This is my fourth year as a Graduate Teaching Assistant (GTA). I’ve taught at two universities in four classes, two at the first year level and two second year. Incontestably, my students this year are the worst.
Participation, attendance, and effort put into assignments, essays, and exams have been mediocre at best. And, unfortunately, this nightmare of students carries over into my preparation and enthusiasm for weekly teaching. What should I say to a sparsely attended seminar of students who have neither read the required materials nor been to lecture? Nothing, really nothing.
There is something to be said here about the cost a student pays for education, to be educated.
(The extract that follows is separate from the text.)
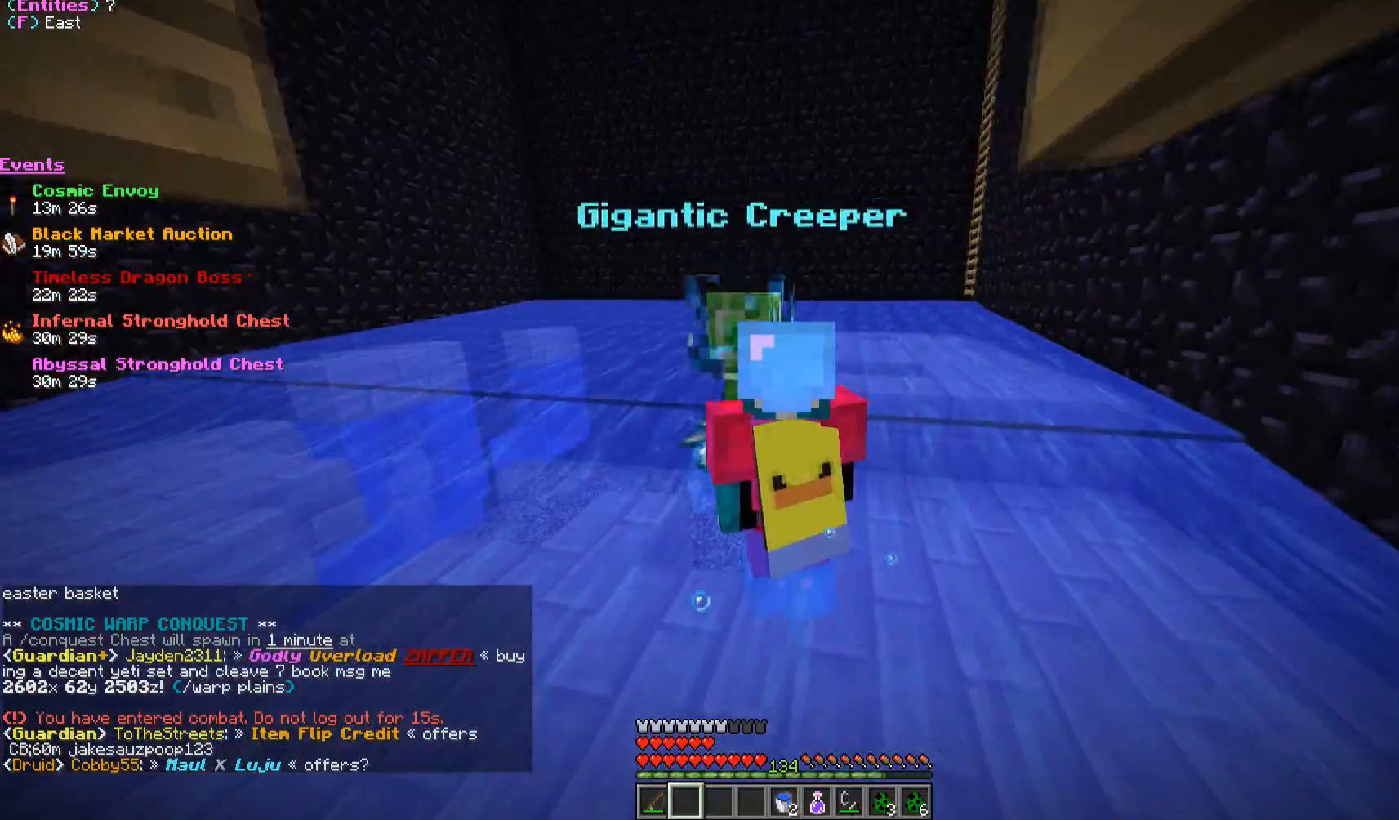
{"keys": ["a", "w"], "mouse": [], "events": []}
If a student does not complete the readings or attend the lecture, that individual cannot participate in the seminar, therefore burning about $50 in the process.
Their three modes of engaging in a course (reading, lecture, seminar) are lost, refused, snubbed, or taken indifferently – any of these lackluster approaches result in a squandering of tuition as well as the filling up of a seat that could be better used by a student who cares.
The rebuttal is that I’m paid to teach, to give the students a show. I am, fortunately, not an entertainer, but rather a facilitator and grader, so this claim doesn’t matter. To make the class enjoyable, educational, interesting, and worth the money, students must engage with texts and lectures prior to seminar (an obvious thing to say) – the 50-minute seminar works in this manner alone.
I am given the position as a GTA for the one (or more) student(s) who do take the time to appropriately prepare. It is for them that I organize my seminars in the way that I do and do not for those who can’t spare an hour or two on readings and lectures. In a sense then, the students are more responsible for their own education than the professor, TA, or university, although the instructors and institution play a part.
Students, I can see how it is easy for you to forget the most important thing about your time here at Trent: attending, participating, and engaging in lectures, seminars, and labs; finishing the required readings; and getting assignments done by the due dates and done to a certain standard for this university (“dumbed-down” to say the least – were you attending the University of Toronto, for example, take 5-10% off every one of your graded assignments).
Students, I believe you really do not want to write essays the night before the due dates nor, given the limited time to write said essays, refuse to edit them before submitting. You have spent three months preparing to write a term paper or exam. No one “in this economy” would spend $500 (the approximate cost of a half-credit course) on something you make use of only once before it expires, such as cramming for an exam the night before, or similarly, researching and writing an essay the day before it’s due.
Sure, life gets in the way, but don’t shirk your responsibilities to professors, TAs, peers (a group of bad students ruins the educational experience for the few good ones), or this university. Don’t forget to be a student.
The university is a business. Trent has spent a great deal of time and money to figure out its mandate, uniqueness, and goals, but the product Trent is trying to sell is to student-consumers who don’t really want it. A successful university isn’t a lecture hall full of warm bodies, half-asleep or on Facebook, or a well-registered online course that has no way of assessing or gauging interest and involvement.
A successful university is a community of intelligent and engaged students who put education first and who want a group of peers with whom they can share their enthusiasm and smarts.
If the student I have described in this last sentence isn’t you, then you’ve found the wrong vocation. Four (or more) years are a long, long time to be doing something you dislike, or worse, are apathetic about.